What to do: Beginning with the line that holds "pyautogui.scroll(-3, 723, 240)", copy each line to the end of the records exactly, except the pictures.

• • • • • • •

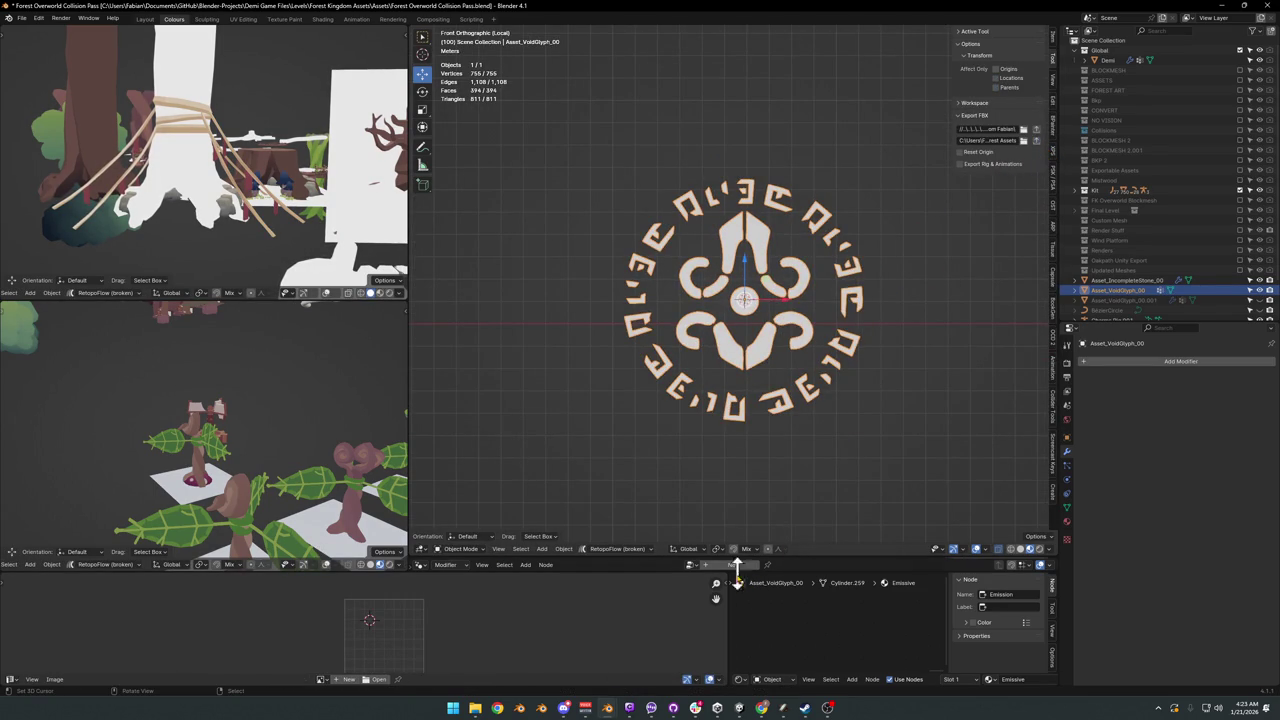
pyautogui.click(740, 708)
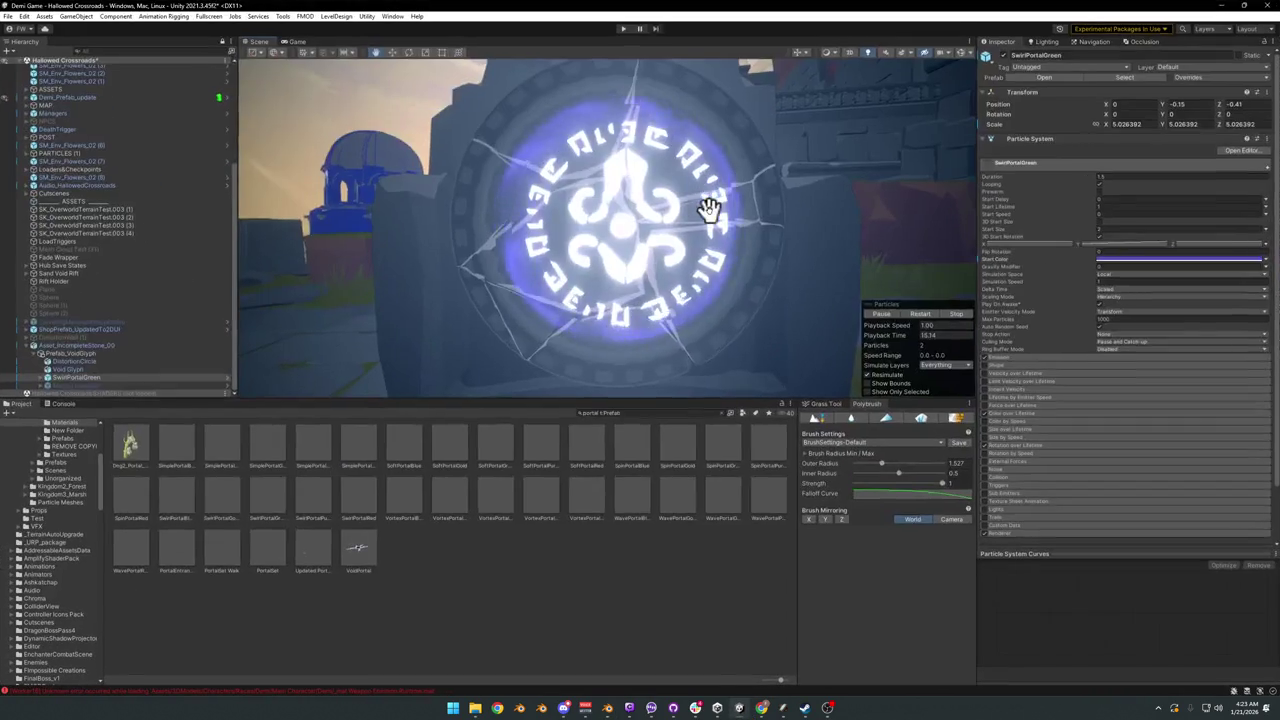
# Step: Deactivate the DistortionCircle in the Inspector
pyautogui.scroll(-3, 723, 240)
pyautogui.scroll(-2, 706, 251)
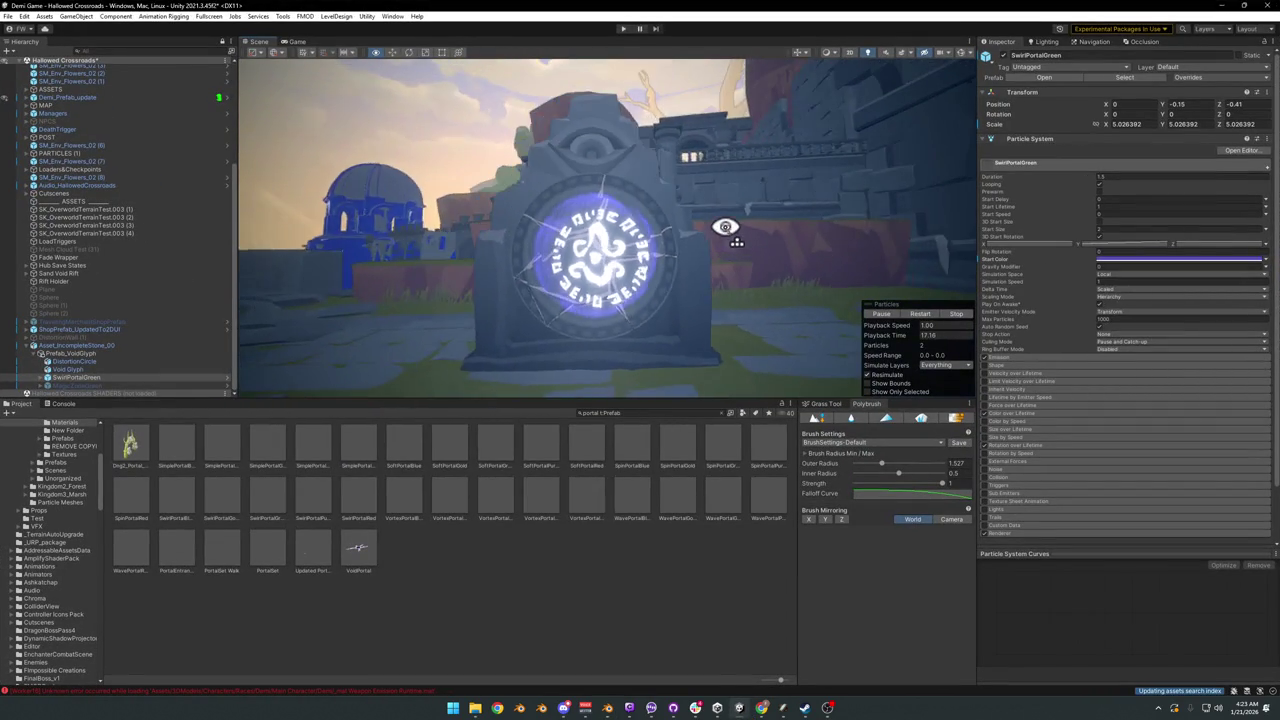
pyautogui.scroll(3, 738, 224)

• • • • • • •

Solution to the problem:
pyautogui.scroll(-3, 723, 240)
pyautogui.scroll(-2, 706, 251)
pyautogui.scroll(3, 738, 224)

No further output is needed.